Can you find the lines of the listing that include "Elimination" and copy every one?
── Source material ──
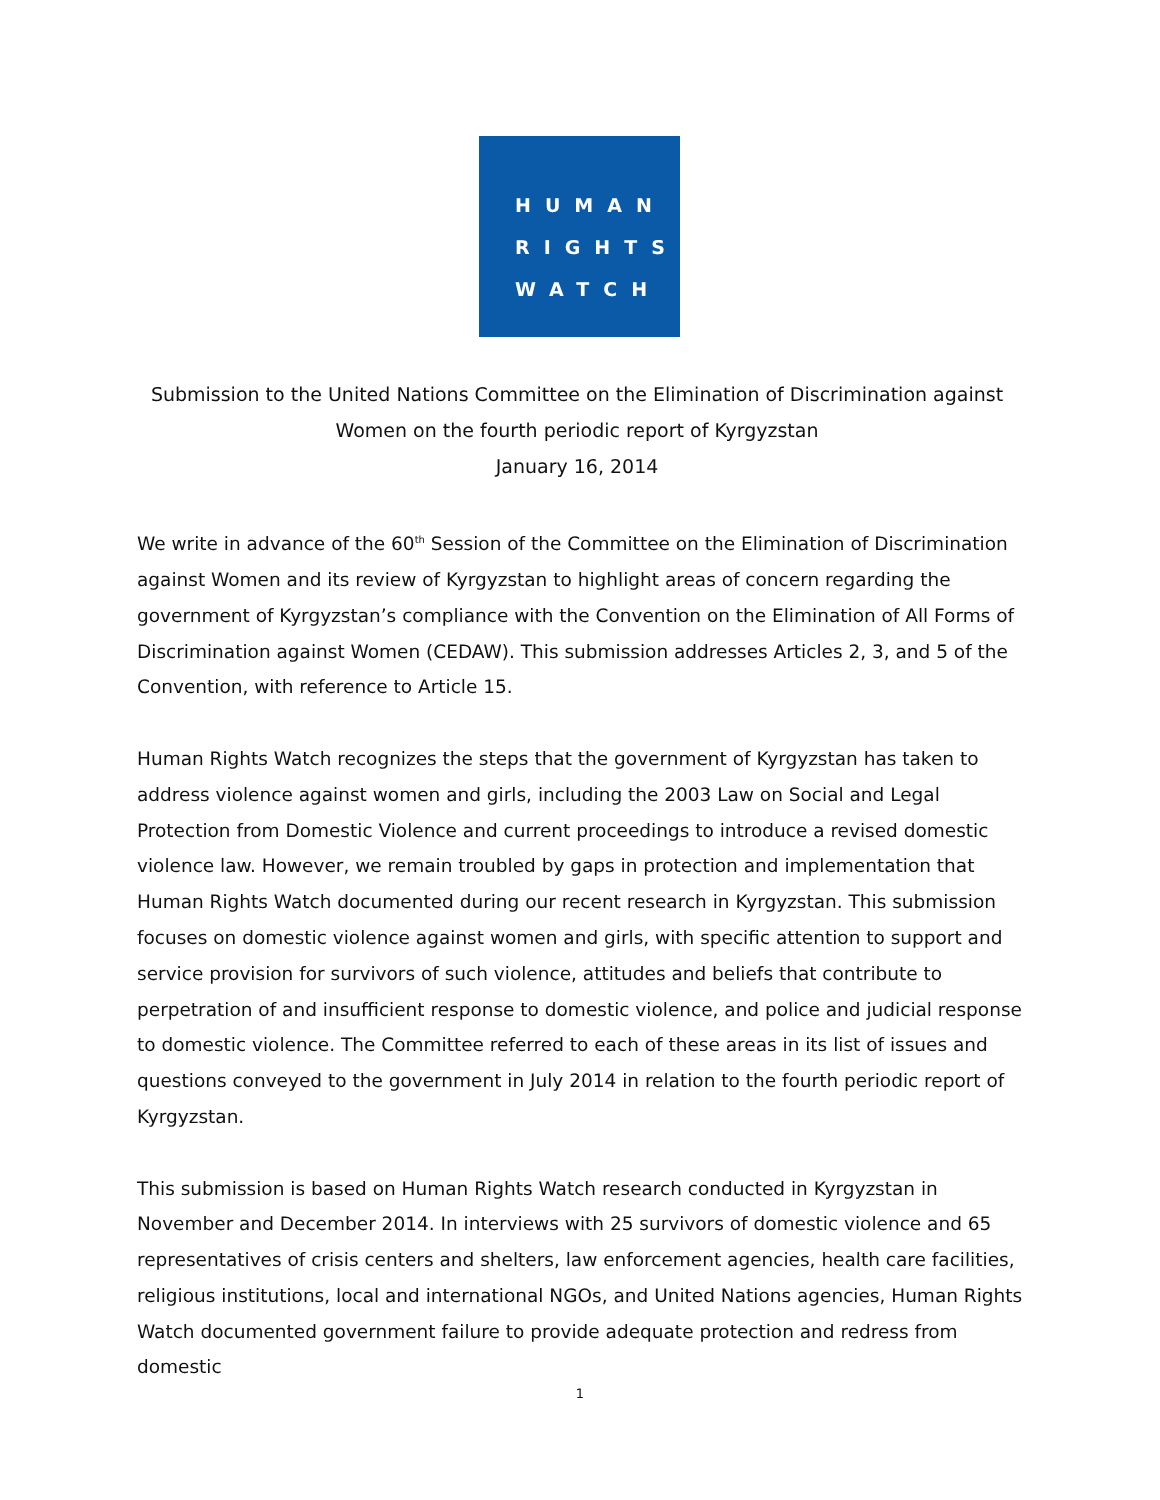HUMAN
RIGHTS
WATCH
Submission to the United Nations Committee on the Elimination of Discrimination against
Women on the fourth periodic report of Kyrgyzstan
January 16, 2014
We write in advance of the 60<sup>th</sup> Session of the Committee on the Elimination of Discrimination against Women and its review of Kyrgyzstan to highlight areas of concern regarding the government of Kyrgyzstan’s compliance with the Convention on the Elimination of All Forms of Discrimination against Women (CEDAW). This submission addresses Articles 2, 3, and 5 of the Convention, with reference to Article 15.
Human Rights Watch recognizes the steps that the government of Kyrgyzstan has taken to address violence against women and girls, including the 2003 Law on Social and Legal Protection from Domestic Violence and current proceedings to introduce a revised domestic violence law. However, we remain troubled by gaps in protection and implementation that Human Rights Watch documented during our recent research in Kyrgyzstan. This submission focuses on domestic violence against women and girls, with specific attention to support and service provision for survivors of such violence, attitudes and beliefs that contribute to perpetration of and insufficient response to domestic violence, and police and judicial response to domestic violence. The Committee referred to each of these areas in its list of issues and questions conveyed to the government in July 2014 in relation to the fourth periodic report of Kyrgyzstan.
This submission is based on Human Rights Watch research conducted in Kyrgyzstan in November and December 2014. In interviews with 25 survivors of domestic violence and 65 representatives of crisis centers and shelters, law enforcement agencies, health care facilities, religious institutions, local and international NGOs, and United Nations agencies, Human Rights Watch documented government failure to provide adequate protection and redress from domestic
1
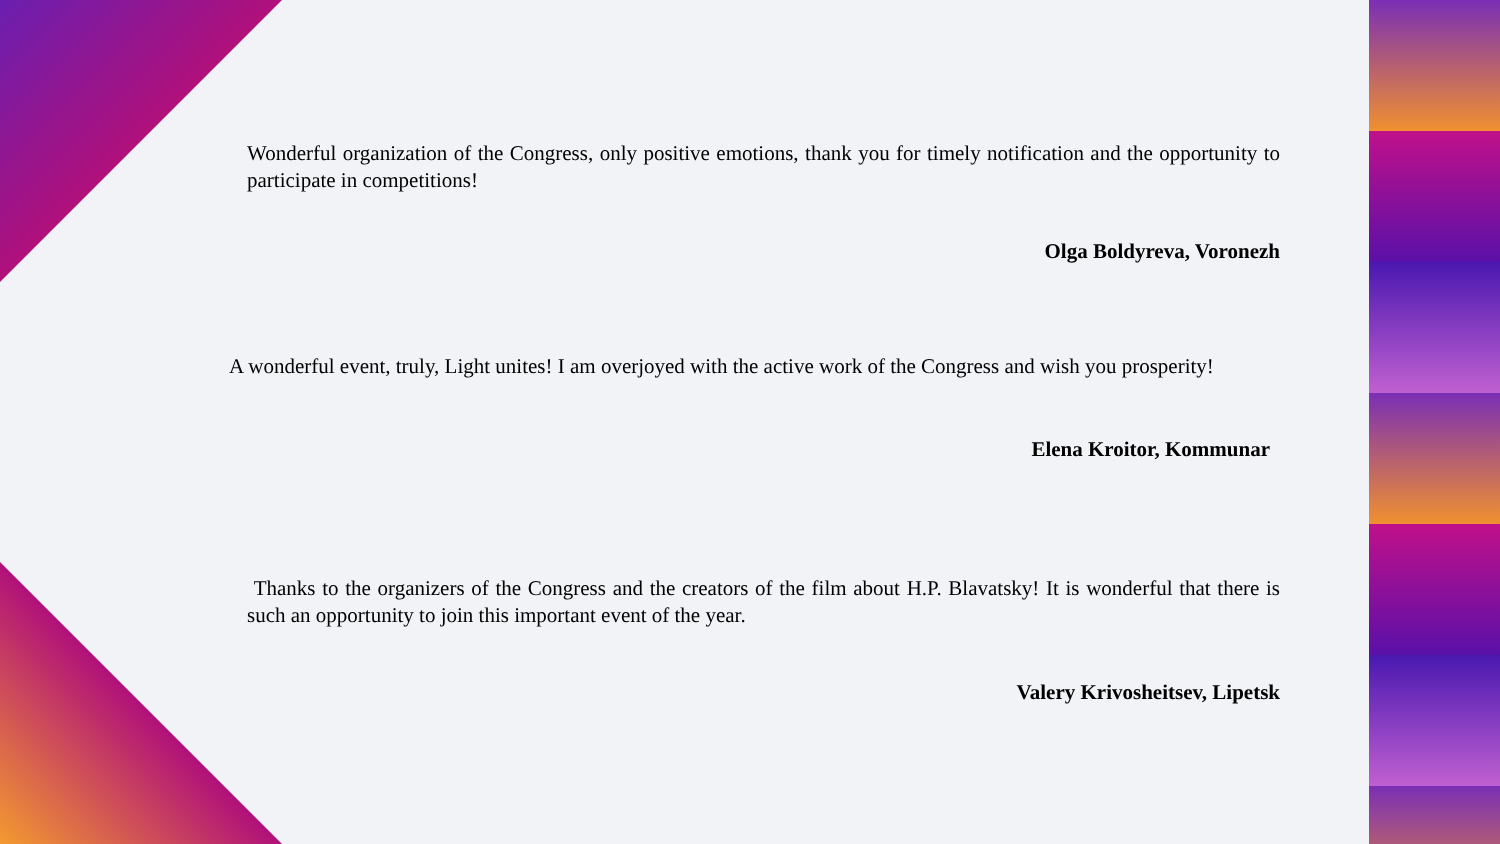Wonderful organization of the Congress, only positive emotions, thank you for timely notification and the opportunity to participate in competitions!
Olga Boldyreva, Voronezh
A wonderful event, truly, Light unites! I am overjoyed with the active work of the Congress and wish you prosperity!
Elena Kroitor, Kommunar
Thanks to the organizers of the Congress and the creators of the film about H.P. Blavatsky! It is wonderful that there is such an opportunity to join this important event of the year.
Valery Krivosheitsev, Lipetsk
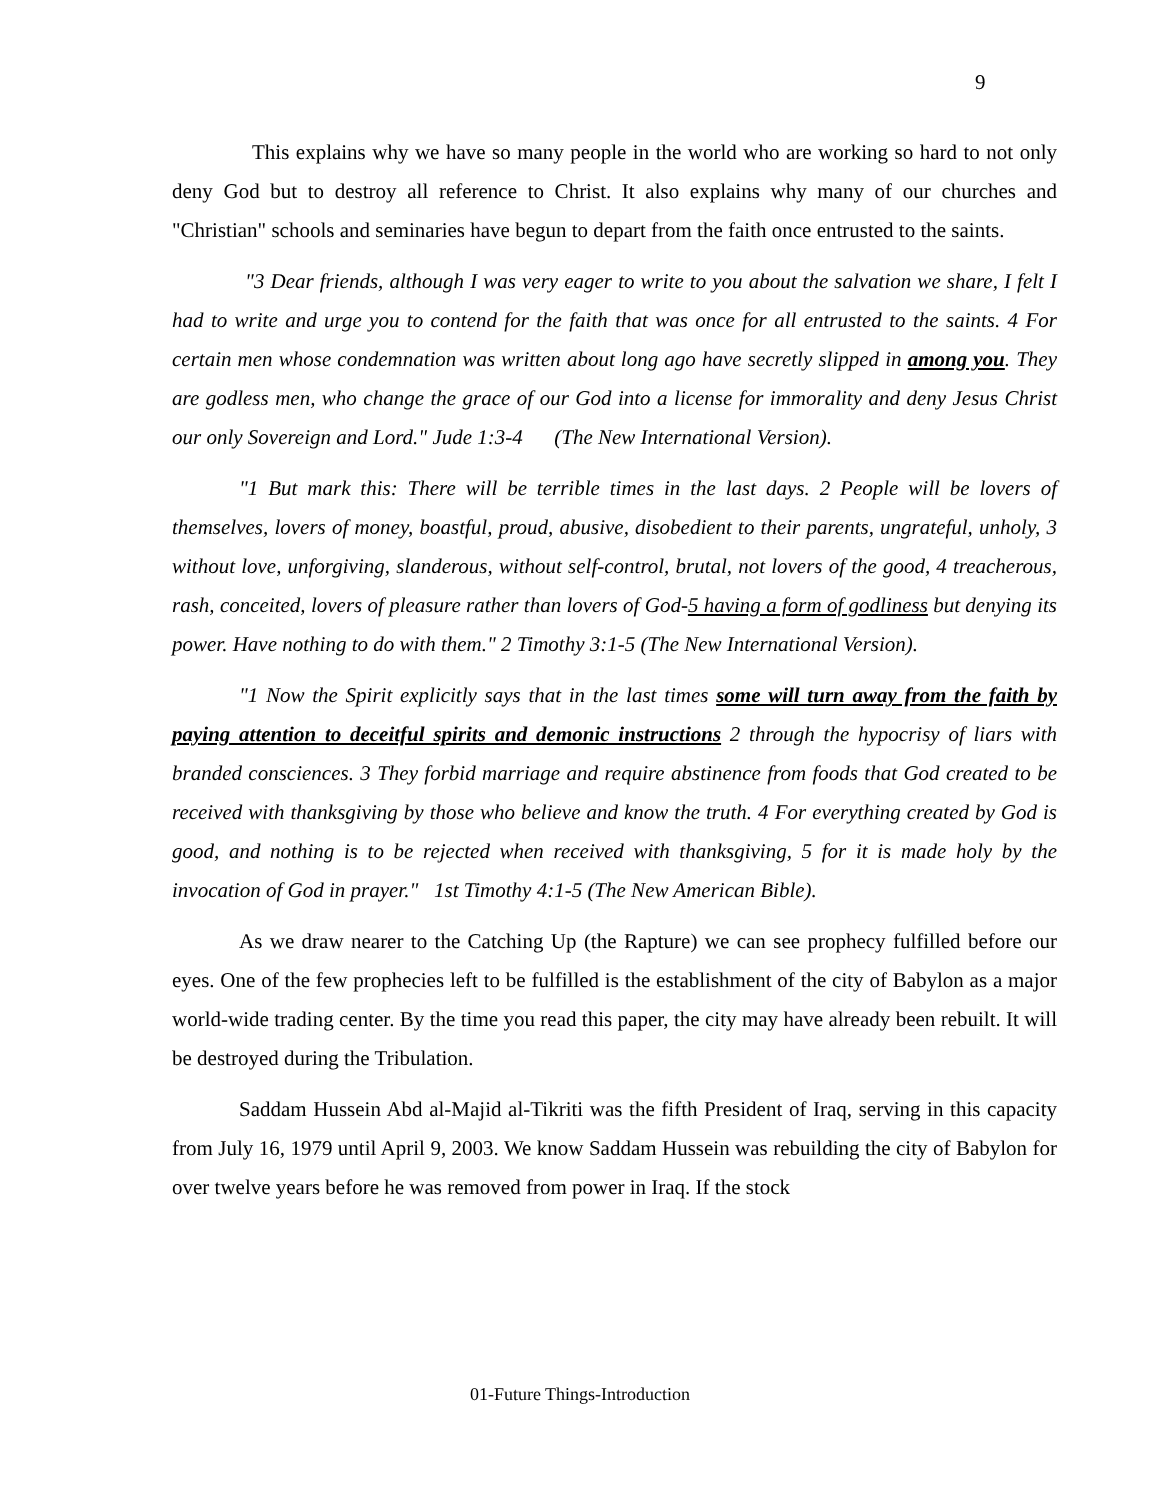9
This explains why we have so many people in the world who are working so hard to not only deny God but to destroy all reference to Christ. It also explains why many of our churches and "Christian" schools and seminaries have begun to depart from the faith once entrusted to the saints.
"3 Dear friends, although I was very eager to write to you about the salvation we share, I felt I had to write and urge you to contend for the faith that was once for all entrusted to the saints. 4 For certain men whose condemnation was written about long ago have secretly slipped in among you. They are godless men, who change the grace of our God into a license for immorality and deny Jesus Christ our only Sovereign and Lord." Jude 1:3-4 (The New International Version).
"1 But mark this: There will be terrible times in the last days. 2 People will be lovers of themselves, lovers of money, boastful, proud, abusive, disobedient to their parents, ungrateful, unholy, 3 without love, unforgiving, slanderous, without self-control, brutal, not lovers of the good, 4 treacherous, rash, conceited, lovers of pleasure rather than lovers of God-5 having a form of godliness but denying its power. Have nothing to do with them." 2 Timothy 3:1-5 (The New International Version).
"1 Now the Spirit explicitly says that in the last times some will turn away from the faith by paying attention to deceitful spirits and demonic instructions 2 through the hypocrisy of liars with branded consciences. 3 They forbid marriage and require abstinence from foods that God created to be received with thanksgiving by those who believe and know the truth. 4 For everything created by God is good, and nothing is to be rejected when received with thanksgiving, 5 for it is made holy by the invocation of God in prayer." 1st Timothy 4:1-5 (The New American Bible).
As we draw nearer to the Catching Up (the Rapture) we can see prophecy fulfilled before our eyes. One of the few prophecies left to be fulfilled is the establishment of the city of Babylon as a major world-wide trading center. By the time you read this paper, the city may have already been rebuilt. It will be destroyed during the Tribulation.
Saddam Hussein Abd al-Majid al-Tikriti was the fifth President of Iraq, serving in this capacity from July 16, 1979 until April 9, 2003. We know Saddam Hussein was rebuilding the city of Babylon for over twelve years before he was removed from power in Iraq. If the stock
01-Future Things-Introduction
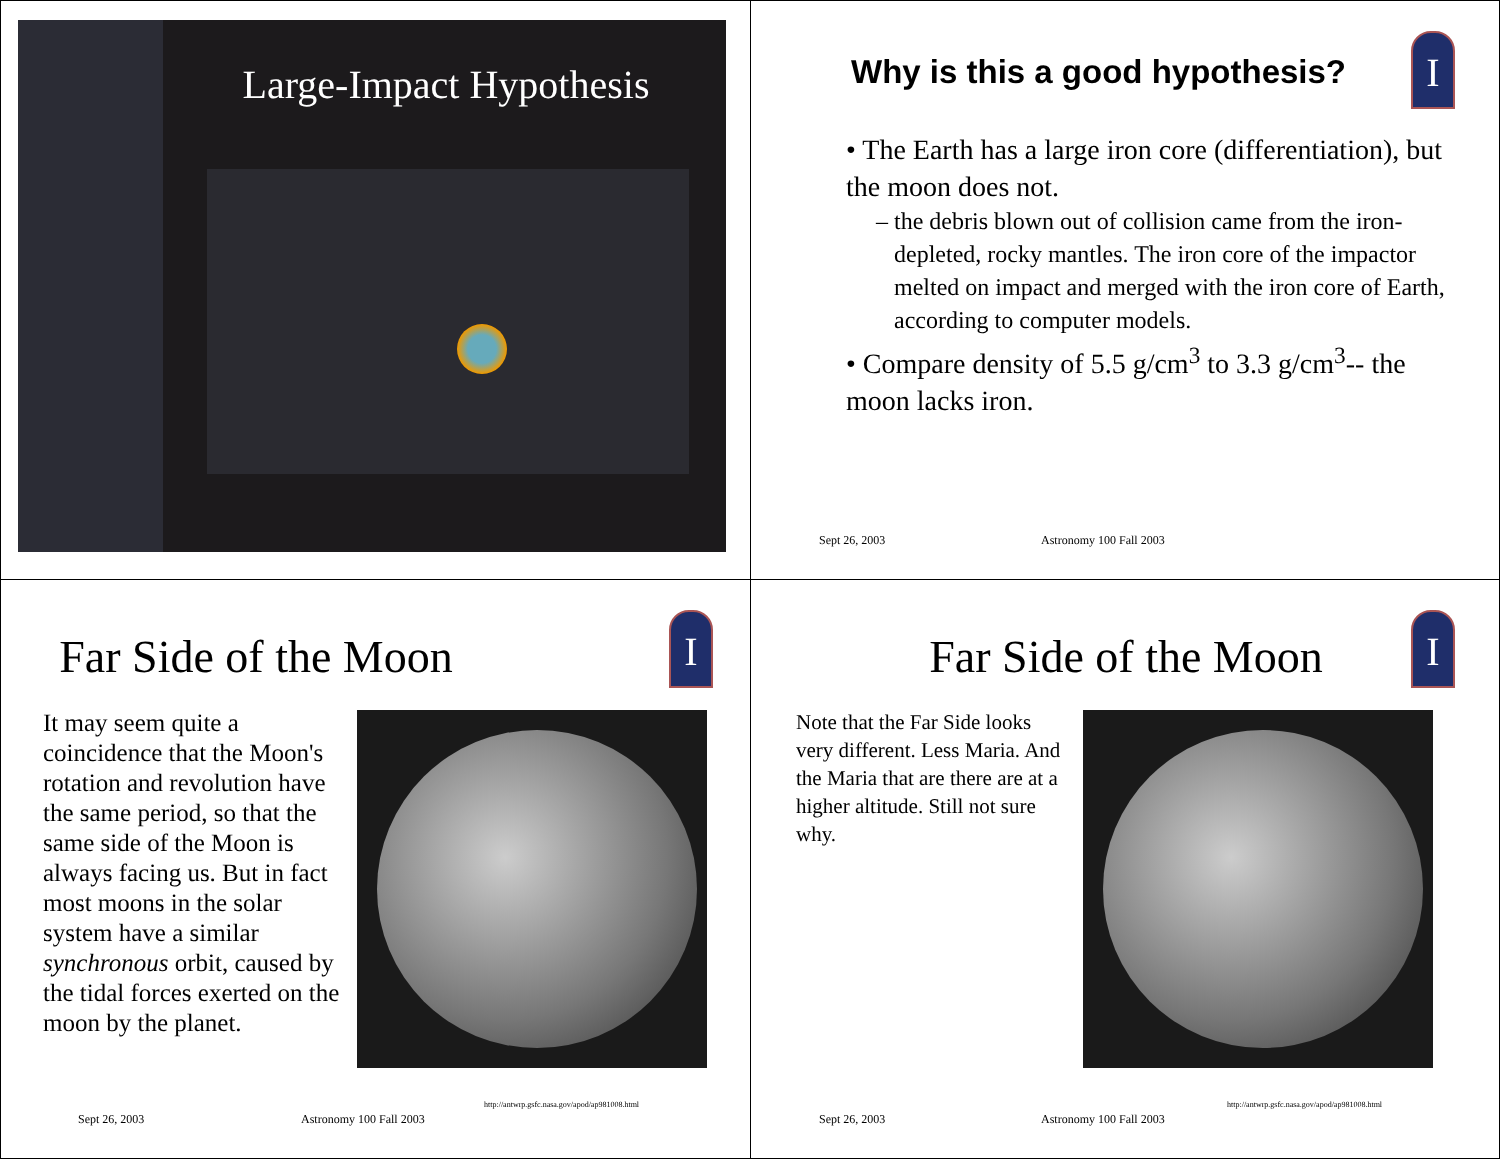Large-Impact Hypothesis
Why is this a good hypothesis? I
• The Earth has a large iron core (differentiation), but the moon does not.
– the debris blown out of collision came from the iron-depleted, rocky mantles. The iron core of the impactor melted on impact and merged with the iron core of Earth, according to computer models.
• Compare density of 5.5 g/cm<sup>3</sup> to 3.3 g/cm<sup>3</sup>-- the moon lacks iron.
Sept 26, 2003 Astronomy 100 Fall 2003
Far Side of the Moon I
It may seem quite a coincidence that the Moon's rotation and revolution have the same period, so that the same side of the Moon is always facing us. But in fact most moons in the solar system have a similar synchronous orbit, caused by the tidal forces exerted on the moon by the planet.
http://antwrp.gsfc.nasa.gov/apod/ap981008.html
Sept 26, 2003 Astronomy 100 Fall 2003
Far Side of the Moon I
Note that the Far Side looks very different. Less Maria. And the Maria that are there are at a higher altitude. Still not sure why.
http://antwrp.gsfc.nasa.gov/apod/ap981008.html
Sept 26, 2003 Astronomy 100 Fall 2003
───
:: Task response ::
Submission to the United Nations Committee on the Elimination of Discrimination against
We write in advance of the 60<sup>th</sup> Session of the Committee on the Elimination of Discrimination against Women and its review of Kyrgyzstan to highlight areas of concern regarding the government of Kyrgyzstan’s compliance with the Convention on the Elimination of All Forms of Discrimination against Women (CEDAW). This submission addresses Articles 2, 3, and 5 of the Convention, with reference to Article 15.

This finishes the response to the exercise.